Have you ever been wakened by a dark thought, perhaps precipitated by a florid dream? I had one such occasion the other night. I was so disturbed that I left my bed in search of pen and paper. Once found, I scribbled furiously. In my experience our best thoughts come in the dead of night, but unless recorded instantly they dissipate like a phantasm/fart in the cold light of day and can never be brought to the conscious mind, again. Anyway, next day when I checked my mid night musings, I was astonished to read: 'Arse, big fat, ARSE. Should have stayed in bed. I digress.

This is a thought I had today, in the daylight. How much would a mole of ferrets actually weigh? For those without a science background I, by necessity, must introduce a preamble. The molar concept is simple. Every element has a molecular weight expressed as a number. For instance, hydrogen's molecular weight is 1 and  plutonium's is 239. Now comes the interesting bit. Consider the molecular weight of any element expressed as a gram- the number of atoms contained therein is the same, regardless. This number is a constant called Avogadro's number. The number is: 602,214,129,000,000,000,000,000. Therefore, extrapolating onward and upward, a mole of ferrets would consist of this number of ferrets. Seems like a lot of ferrets. Next we need to know the average weight of the average ferret. After much research and drinking I have come to the arbitrary conclusion that the average ferret weighs 2kg. Actually, my ferret 'Shagger' is a shade heavier; the result of an over indulgent owner. Therefore to calculate the weight of a mole of ferrets, we just have to plug our number into the following equation: 602,214,129,000,000,000,000,000 x 2,000 gms equals 1,256 x 1022 kg.

This would result in a layer of ferrets 300km in depth. Everything would be crushed and life on earth would cease, except for ferrets of course, and especially those lucky ferrets in the top layer.

Can't help but notice that my posts of late are getting a bit 'ferrety'. Must make a huge effort to desist and, of course, take my medication.

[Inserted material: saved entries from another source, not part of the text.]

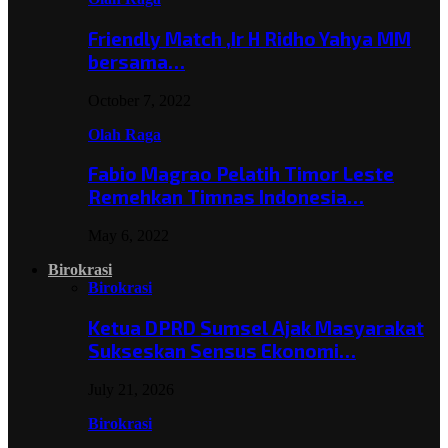
Friendly Match ,Ir H Ridho Yahya MM
bersama…
October 7, 2022
Olah Raga
Fabio Magrao Pelatih Timor Leste
Remehkan Timnas Indonesia…
May 6, 2022
Birokrasi
Birokrasi
Ketua DPRD Sumsel Ajak Masyarakat
Sukseskan Sensus Ekonomi…
July 21, 2026
Birokrasi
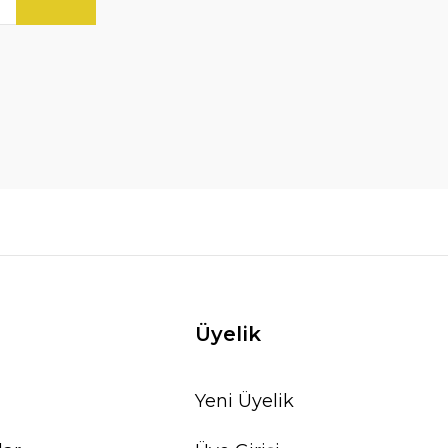
Üyelik
Yeni Üyelik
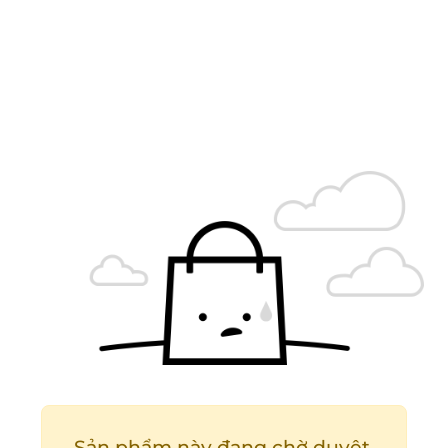
Sản phẩm này đang chờ duyệt.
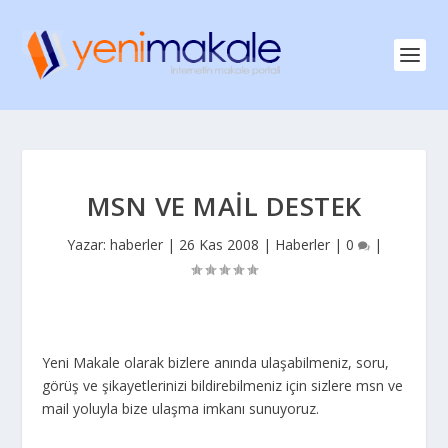
MSN VE MAIL DESTEK
Yazar:
haberler
|
26 Kas 2008
|
Haberler
|
0
|
Yeni Makale olarak bizlere anında ulaşabilmeniz, soru,
görüş ve şikayetlerinizi bildirebilmeniz için sizlere msn ve
mail yoluyla bize ulaşma imkanı sunuyoruz.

I wonder how much a mole of moles weigh?

 This not a ferret

1. Not being of the mathematical chemical or physicicistieee (pardon the last word but I couldn't for the life of me think what the word was as I knew it wasn't physical, that would have just confused everyone) persuasion, I started reading above and thought HUH surely one mole would = less than half a ferret, because moles are tiny wee things and ferrets whilst also on the smallish side are I would surmise larger than a mole.
I carried on reading all this going through my head rapidly as I read and in fact the ting moment happened before I reached the end of my internal musings.
Being really bad a maths I then started to worry about that big number, mathematical dyspraxia means you start panicking about the numbers long before you work out what they mean, it's a bit like being confronted with a charging Rhino with no way out.
I then decided taking a breath was a good idea as I had started to go blue by this point and at this self same moment I realised with what can only be described as a rush of relief, that there would be no test to fail and actually you were making your calculation wonderfully simple.
So I went back to the beginning and started anew.
I found this a very interesting hypothesis and wondered would the same formula (or formuli) work for Fesnying's of Ferrets? I ask because perhaps groups of ferrets would be less deep and if stacked carefully may lead to less crush factor?

2. OH and Ps you can never do too many ferrety posts they are awesome ... I thank you. *bow*

1. As you have probably noticed, Kath I've toned down the 'ferrety thing' of late. Has been hard. I suspect there will be an out pouring of all things ferrety, real soon. I really can't help myself. I love ferrets with a passion born of madness.